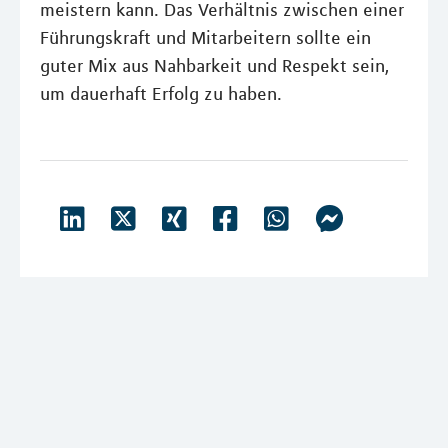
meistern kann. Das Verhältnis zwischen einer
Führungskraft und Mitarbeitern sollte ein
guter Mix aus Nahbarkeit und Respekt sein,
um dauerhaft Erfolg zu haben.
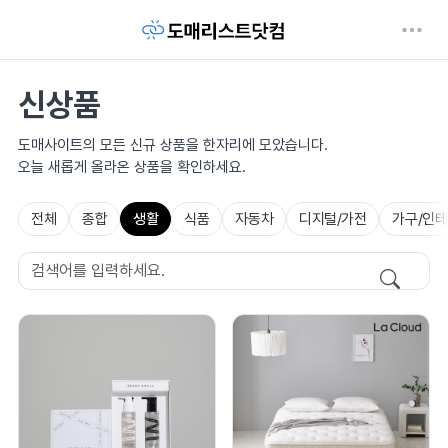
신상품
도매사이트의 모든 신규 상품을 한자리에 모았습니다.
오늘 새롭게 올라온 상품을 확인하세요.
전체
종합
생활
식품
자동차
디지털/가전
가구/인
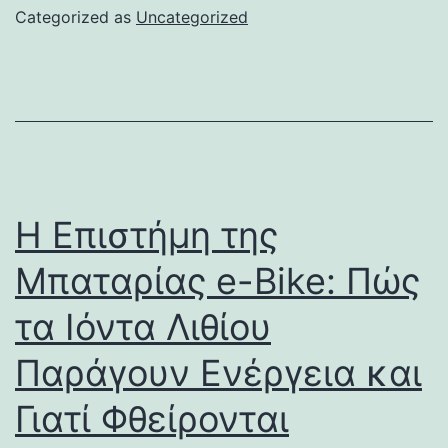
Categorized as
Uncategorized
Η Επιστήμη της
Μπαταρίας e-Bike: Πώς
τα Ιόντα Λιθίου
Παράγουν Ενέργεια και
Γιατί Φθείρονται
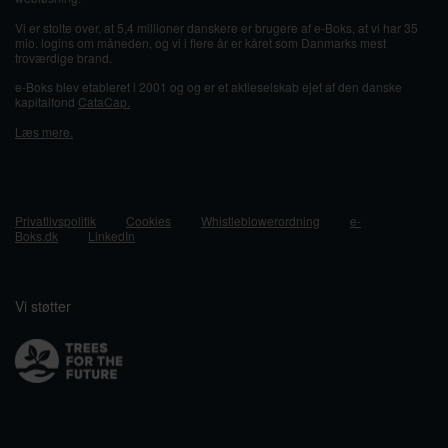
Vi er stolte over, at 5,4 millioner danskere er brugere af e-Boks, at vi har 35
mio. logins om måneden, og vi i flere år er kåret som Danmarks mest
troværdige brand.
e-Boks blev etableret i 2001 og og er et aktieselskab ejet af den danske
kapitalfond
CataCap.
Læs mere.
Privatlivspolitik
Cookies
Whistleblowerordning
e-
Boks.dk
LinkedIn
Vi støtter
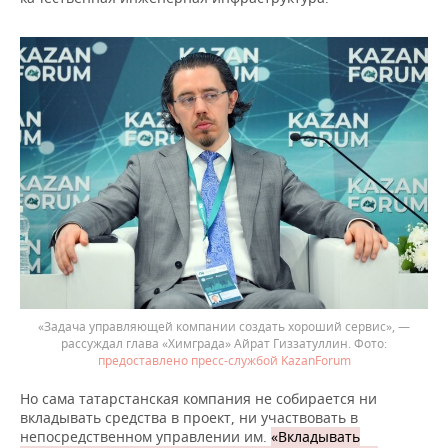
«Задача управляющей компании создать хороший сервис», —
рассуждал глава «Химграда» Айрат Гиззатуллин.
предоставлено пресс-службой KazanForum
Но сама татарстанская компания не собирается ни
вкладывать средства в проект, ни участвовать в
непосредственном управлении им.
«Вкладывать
++++++
■ TASK GOAL ■
Pick out every line in the rows above that contains the string "Boks".

■ ANSWER BELOW ■
Vi er stolte over, at 5,4 millioner danskere er brugere af e-Boks, at vi har 35
e-Boks blev etableret i 2001 og og er et aktieselskab ejet af den danske
Boks.dk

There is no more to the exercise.